In defense of the traditional American style, Judith Martin wrote, "Those who point out that the European manner is more efficient are right. Those who claim it is older or more sophisticated—etiquette has never considered getting food into the mouth faster a mark of refinement—are wrong."

===Southeast Asian style===
In the Southeast Asian style, the spoon is held in the right hand throughout consumption, except with certain dishes when a fork is more suitable. Rice and soups are a staple of the diet in Southeast Asian countries, so using a spoon is practical in such dishes. The spoon is used for manipulating food on the plate; knives are rarely used. Dishes are often cut into small portions before cooking, eliminating the need for a knife.

==Table setting==

Tables are often set with two or more forks, meant to be used for different courses; for example, a salad fork, a meat fork, and a dessert fork. Some institutions wishing to give an impression of high formality set places with many different forks for meals of several courses, although many etiquette authorities regard this as vulgar and prefer that the appropriate cutlery be brought in with each course.
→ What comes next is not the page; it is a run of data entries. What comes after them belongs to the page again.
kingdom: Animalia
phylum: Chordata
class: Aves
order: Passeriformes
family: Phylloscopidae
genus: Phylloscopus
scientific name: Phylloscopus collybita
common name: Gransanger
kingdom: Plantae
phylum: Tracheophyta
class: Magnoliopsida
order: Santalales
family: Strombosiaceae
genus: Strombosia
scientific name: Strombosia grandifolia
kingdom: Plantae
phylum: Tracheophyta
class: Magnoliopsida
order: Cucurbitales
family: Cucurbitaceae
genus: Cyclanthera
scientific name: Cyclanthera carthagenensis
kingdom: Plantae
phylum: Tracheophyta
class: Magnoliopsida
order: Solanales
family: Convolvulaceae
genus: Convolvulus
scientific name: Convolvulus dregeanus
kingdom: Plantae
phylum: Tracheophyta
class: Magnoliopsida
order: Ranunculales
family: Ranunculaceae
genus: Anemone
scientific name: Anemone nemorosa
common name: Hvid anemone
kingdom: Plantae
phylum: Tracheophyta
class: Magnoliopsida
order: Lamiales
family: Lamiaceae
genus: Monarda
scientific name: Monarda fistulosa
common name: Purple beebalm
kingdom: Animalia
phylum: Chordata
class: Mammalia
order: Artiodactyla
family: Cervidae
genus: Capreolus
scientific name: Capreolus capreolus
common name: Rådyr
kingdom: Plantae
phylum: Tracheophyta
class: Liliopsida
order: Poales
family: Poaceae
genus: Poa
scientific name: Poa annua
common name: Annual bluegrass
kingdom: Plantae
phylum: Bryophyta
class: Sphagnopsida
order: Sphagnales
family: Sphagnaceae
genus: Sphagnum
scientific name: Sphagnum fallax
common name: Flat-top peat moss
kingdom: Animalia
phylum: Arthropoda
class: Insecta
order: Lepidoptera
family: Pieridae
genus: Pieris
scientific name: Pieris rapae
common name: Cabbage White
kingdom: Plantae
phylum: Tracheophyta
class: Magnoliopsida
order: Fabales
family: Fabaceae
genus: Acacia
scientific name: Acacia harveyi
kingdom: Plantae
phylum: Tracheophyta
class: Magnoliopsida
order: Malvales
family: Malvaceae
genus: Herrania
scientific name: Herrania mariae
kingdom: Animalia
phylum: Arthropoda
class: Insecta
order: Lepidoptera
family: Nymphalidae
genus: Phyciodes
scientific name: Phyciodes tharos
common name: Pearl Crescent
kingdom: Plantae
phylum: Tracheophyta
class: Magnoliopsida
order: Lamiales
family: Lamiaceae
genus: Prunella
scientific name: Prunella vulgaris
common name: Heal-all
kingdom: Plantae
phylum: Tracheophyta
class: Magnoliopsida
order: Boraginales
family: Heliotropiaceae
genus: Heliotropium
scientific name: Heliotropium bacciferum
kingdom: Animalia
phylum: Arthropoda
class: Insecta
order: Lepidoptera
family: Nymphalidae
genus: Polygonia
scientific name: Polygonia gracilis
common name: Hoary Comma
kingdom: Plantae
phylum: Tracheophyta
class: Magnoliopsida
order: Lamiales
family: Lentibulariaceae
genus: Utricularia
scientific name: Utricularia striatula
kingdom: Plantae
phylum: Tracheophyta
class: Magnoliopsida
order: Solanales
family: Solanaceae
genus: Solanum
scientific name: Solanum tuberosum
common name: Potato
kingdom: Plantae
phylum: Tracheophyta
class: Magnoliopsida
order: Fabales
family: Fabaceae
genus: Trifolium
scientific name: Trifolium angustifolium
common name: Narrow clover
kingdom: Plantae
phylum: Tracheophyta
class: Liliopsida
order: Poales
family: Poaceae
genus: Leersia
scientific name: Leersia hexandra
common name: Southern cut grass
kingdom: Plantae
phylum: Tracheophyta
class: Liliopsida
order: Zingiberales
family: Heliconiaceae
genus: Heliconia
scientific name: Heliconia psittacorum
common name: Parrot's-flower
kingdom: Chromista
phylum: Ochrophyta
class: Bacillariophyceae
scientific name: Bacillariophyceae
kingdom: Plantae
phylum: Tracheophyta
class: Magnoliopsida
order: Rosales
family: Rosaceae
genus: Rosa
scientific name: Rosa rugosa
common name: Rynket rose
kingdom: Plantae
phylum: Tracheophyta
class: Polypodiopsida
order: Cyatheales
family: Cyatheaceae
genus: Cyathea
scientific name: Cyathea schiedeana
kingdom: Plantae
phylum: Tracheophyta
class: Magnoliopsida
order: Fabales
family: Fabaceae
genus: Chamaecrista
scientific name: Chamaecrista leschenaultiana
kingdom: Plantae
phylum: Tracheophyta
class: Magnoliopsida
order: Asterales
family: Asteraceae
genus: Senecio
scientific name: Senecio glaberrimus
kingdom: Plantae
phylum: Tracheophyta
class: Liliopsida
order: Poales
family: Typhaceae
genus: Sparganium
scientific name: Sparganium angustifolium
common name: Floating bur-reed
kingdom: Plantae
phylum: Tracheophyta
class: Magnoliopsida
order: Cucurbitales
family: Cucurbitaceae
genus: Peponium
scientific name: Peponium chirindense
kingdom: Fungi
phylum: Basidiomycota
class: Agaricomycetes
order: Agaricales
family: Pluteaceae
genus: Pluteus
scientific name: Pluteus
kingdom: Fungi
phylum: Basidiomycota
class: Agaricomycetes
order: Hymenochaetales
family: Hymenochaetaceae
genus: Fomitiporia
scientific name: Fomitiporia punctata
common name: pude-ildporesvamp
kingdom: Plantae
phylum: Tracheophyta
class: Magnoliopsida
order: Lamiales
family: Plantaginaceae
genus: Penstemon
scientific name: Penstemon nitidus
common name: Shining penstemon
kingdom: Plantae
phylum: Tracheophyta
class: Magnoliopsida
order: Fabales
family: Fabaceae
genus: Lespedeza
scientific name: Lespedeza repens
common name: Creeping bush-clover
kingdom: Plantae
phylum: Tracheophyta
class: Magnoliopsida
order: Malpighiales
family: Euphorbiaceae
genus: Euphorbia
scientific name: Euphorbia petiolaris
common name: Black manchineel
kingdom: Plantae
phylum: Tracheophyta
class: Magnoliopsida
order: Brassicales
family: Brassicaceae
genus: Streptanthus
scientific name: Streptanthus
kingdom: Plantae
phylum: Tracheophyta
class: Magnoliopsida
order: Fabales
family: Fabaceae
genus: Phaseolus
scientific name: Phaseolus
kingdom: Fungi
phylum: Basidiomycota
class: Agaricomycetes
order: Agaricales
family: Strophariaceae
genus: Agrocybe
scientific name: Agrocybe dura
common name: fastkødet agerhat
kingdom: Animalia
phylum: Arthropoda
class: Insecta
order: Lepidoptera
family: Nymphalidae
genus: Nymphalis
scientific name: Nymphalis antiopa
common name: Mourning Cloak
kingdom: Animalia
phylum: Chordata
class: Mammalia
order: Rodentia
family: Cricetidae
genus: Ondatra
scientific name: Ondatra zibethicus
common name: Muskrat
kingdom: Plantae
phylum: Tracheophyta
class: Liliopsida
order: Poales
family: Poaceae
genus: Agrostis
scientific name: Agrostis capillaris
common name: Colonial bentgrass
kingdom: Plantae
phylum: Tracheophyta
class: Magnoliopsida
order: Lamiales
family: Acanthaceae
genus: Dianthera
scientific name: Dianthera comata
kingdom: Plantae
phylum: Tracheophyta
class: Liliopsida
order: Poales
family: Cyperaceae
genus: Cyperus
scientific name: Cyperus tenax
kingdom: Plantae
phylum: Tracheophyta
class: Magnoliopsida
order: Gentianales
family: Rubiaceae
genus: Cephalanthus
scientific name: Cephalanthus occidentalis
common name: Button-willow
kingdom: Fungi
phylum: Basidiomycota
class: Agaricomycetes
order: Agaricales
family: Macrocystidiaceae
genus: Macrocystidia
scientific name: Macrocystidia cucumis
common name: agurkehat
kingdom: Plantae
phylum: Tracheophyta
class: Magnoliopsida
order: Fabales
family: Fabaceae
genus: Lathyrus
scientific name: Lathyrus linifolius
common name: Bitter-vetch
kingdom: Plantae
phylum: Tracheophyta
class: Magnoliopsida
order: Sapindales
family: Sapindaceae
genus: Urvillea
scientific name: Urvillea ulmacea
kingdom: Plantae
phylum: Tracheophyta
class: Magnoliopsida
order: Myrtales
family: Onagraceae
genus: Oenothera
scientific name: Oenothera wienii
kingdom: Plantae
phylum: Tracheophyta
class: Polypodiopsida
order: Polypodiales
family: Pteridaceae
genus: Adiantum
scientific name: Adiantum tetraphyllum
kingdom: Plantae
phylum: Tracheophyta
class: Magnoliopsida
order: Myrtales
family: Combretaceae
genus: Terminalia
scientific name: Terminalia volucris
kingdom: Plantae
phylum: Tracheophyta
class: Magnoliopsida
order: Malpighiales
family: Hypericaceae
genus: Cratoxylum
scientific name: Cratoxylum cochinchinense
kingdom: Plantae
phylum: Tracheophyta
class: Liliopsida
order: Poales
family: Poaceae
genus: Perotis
In American dining etiquette, different placements are used when setting down the utensils to indicate whether a diner intends to continue eating or has finished.

==Cutlery placement after eating==

In the United States, a diner may place all their utensils together in a "4-o'clock" position on their plate, to indicate to waiting staff that they have finished their course and the plate may be taken away.

==Chopstick etiquette==

While etiquette customs for using chopsticks are broadly similar from region to region, finer points can differ. In some Asian cultures, it is considered impolite to point with chopsticks, or to leave them resting in a bowl. Leaving chopsticks standing in a bowl can be perceived as resembling offerings to the deceased or spirits.